Sep 19, 2011

Postales

Era una zona abarrotada de turistas y convertida en el centro absoluto de su reunión en esa pequeña ciudad que es Siem Riep. No había huída, los lugareños que ahora trabajaban allí y que sacaban provecho del boom turístico producido por las runias de la antigua Angkor inundaban las calles ofreciendo los típicos servicios de tuk-tuk, masajes y sitios para comer. Era la primera noche en la ciudad, la excitación se le salía por los poros y con sus ojos bien abiertos caminaba tratando de memorizar los rostros no tan fugaces. Su compañera de viaje, tan o más hambrienta que ella, trataba de escoger un sitio para sentarse a cenar, mientras se impregnaban de esa atmósfera calurosa y amigable. La calle de comida popular, con decenas de pequeños restauranticos bajo techos hechos de gigantezcas bolsas plásticas y con mesas y sillas plásticas, donde te preparan la comida a dos metros de distancia, tras alguna cortina, se asomó en la distancia. Ese era el lugar, evidentemente, donde habrían de probar su primera comida camboyana. Nada como la sazón de la calle. Hacia allá enfilaron sus pasos y apenas pusieron un pie en aquella calle otro par de jóvenes las abordaron para invitarlas a comer en su puesto. Después de examinar unos cuantos metros más adelante regresaron al primer sitio, se sentaron, ordenaron la típica "Khmer Barbecue" y unas cervezas Angkor. Qué calor hacía. Cada vez que el ventiladorcito que correspondía a su mesa volteaba a saludarla era como un saludo misericordioso de los dioses, y para mejorar la situación, llegó la barbacoa. Una bandeja con vegetales, camarones, un huevo, trocitos de carne de res y noodles que se cocinarían allí mismo en la mesa, aderezados con el caldo que se echaba al gusto. Es aquí donde aparece realmente el motivo de este relato y aunque no fue nada fuera de lo común fue algo especial. No piense usted que fue especial en el sentido rosa de la palabra. No.
La venta de postales es un oficio muy popular, sobre todo entre niños. Ya luego, visitando los templos del conplejo arqueológico, conocerían a cantidades y cantidades de aquellos adorables y expertos vendedores. Pero aquella noche era una noche de primeras veces.

**Entradas registradas**

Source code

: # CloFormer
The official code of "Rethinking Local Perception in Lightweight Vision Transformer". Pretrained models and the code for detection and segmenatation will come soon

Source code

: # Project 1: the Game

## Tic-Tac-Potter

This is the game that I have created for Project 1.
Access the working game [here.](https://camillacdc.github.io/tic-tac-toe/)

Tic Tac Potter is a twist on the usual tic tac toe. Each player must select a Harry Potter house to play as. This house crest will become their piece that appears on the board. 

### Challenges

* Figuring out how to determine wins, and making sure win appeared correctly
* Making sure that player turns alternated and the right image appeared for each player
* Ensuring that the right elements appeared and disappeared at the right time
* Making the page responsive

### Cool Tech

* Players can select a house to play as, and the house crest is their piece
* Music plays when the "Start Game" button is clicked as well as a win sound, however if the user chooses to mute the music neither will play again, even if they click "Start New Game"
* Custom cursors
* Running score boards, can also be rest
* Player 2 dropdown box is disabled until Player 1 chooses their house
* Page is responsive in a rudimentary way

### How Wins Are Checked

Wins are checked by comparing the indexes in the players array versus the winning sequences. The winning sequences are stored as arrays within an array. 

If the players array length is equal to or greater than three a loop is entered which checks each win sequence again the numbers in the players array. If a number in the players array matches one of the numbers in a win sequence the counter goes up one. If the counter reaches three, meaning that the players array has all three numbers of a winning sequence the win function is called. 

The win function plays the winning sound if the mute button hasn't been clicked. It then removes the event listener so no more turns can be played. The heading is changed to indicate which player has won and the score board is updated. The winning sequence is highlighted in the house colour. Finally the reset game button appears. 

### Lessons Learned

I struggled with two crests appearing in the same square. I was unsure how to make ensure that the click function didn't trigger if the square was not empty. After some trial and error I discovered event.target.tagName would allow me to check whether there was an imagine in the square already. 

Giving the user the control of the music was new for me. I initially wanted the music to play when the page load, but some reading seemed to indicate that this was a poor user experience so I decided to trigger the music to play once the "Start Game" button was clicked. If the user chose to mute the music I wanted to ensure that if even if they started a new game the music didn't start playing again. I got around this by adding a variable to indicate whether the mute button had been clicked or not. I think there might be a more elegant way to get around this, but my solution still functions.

**Actividad 1**
Responda a estas preguntas sobre el relato de Siem Riep:
(a) ¿Qué pidieron para cenar las dos viajeras?
(b) ¿Entre quiénes es muy popular la venta de postales?
(c) ¿Qué servicios ofrecían en las calles los lugareños?
**Actividad 2**
Reformule como tabla Markdown las líneas de las entradas, comenzando en el inicio de las entradas y terminando en la línea que contiene "If the players", ambas incluidas. Use las columnas Núm y Contenido y omita las líneas en blanco.

**Resultado obtenido 1**
(a) La típica "Khmer Barbecue" y unas cervezas Angkor.
(b) Sobre todo entre niños.
(c) Servicios de tuk-tuk, masajes y sitios para comer.

**Resultado obtenido 2**
| Núm | Contenido |
|---|---|
| 1 | Source code |
| 2 | : # CloFormer |
| 3 | The official code of "Rethinking Local Perception in Lightweight Vision Transformer". Pretrained models and the code for detection and segmenatation will come soon |
| 4 | Source code |
| 5 | : # Project 1: the Game |
| 6 | ## Tic-Tac-Potter |
| 7 | This is the game that I have created for Project 1. |
| 8 | Access the working game [here.](https://camillacdc.github.io/tic-tac-toe/) |
| 9 | Tic Tac Potter is a twist on the usual tic tac toe. Each player must select a Harry Potter house to play as. This house crest will become their piece that appears on the board.  |
| 10 | ### Challenges |
| 11 | * Figuring out how to determine wins, and making sure win appeared correctly |
| 12 | * Making sure that player turns alternated and the right image appeared for each player |
| 13 | * Ensuring that the right elements appeared and disappeared at the right time |
| 14 | * Making the page responsive |
| 15 | ### Cool Tech |
| 16 | * Players can select a house to play as, and the house crest is their piece |
| 17 | * Music plays when the "Start Game" button is clicked as well as a win sound, however if the user chooses to mute the music neither will play again, even if they click "Start New Game" |
| 18 | * Custom cursors |
| 19 | * Running score boards, can also be rest |
| 20 | * Player 2 dropdown box is disabled until Player 1 chooses their house |
| 21 | * Page is responsive in a rudimentary way |
| 22 | ### How Wins Are Checked |
| 23 | Wins are checked by comparing the indexes in the players array versus the winning sequences. The winning sequences are stored as arrays within an array.  |
| 24 | If the players array length is equal to or greater than three a loop is entered which checks each win sequence again the numbers in the players array. If a number in the players array matches one of the numbers in a win sequence the counter goes up one. If the counter reaches three, meaning that the players array has all three numbers of a winning sequence the win function is called.  |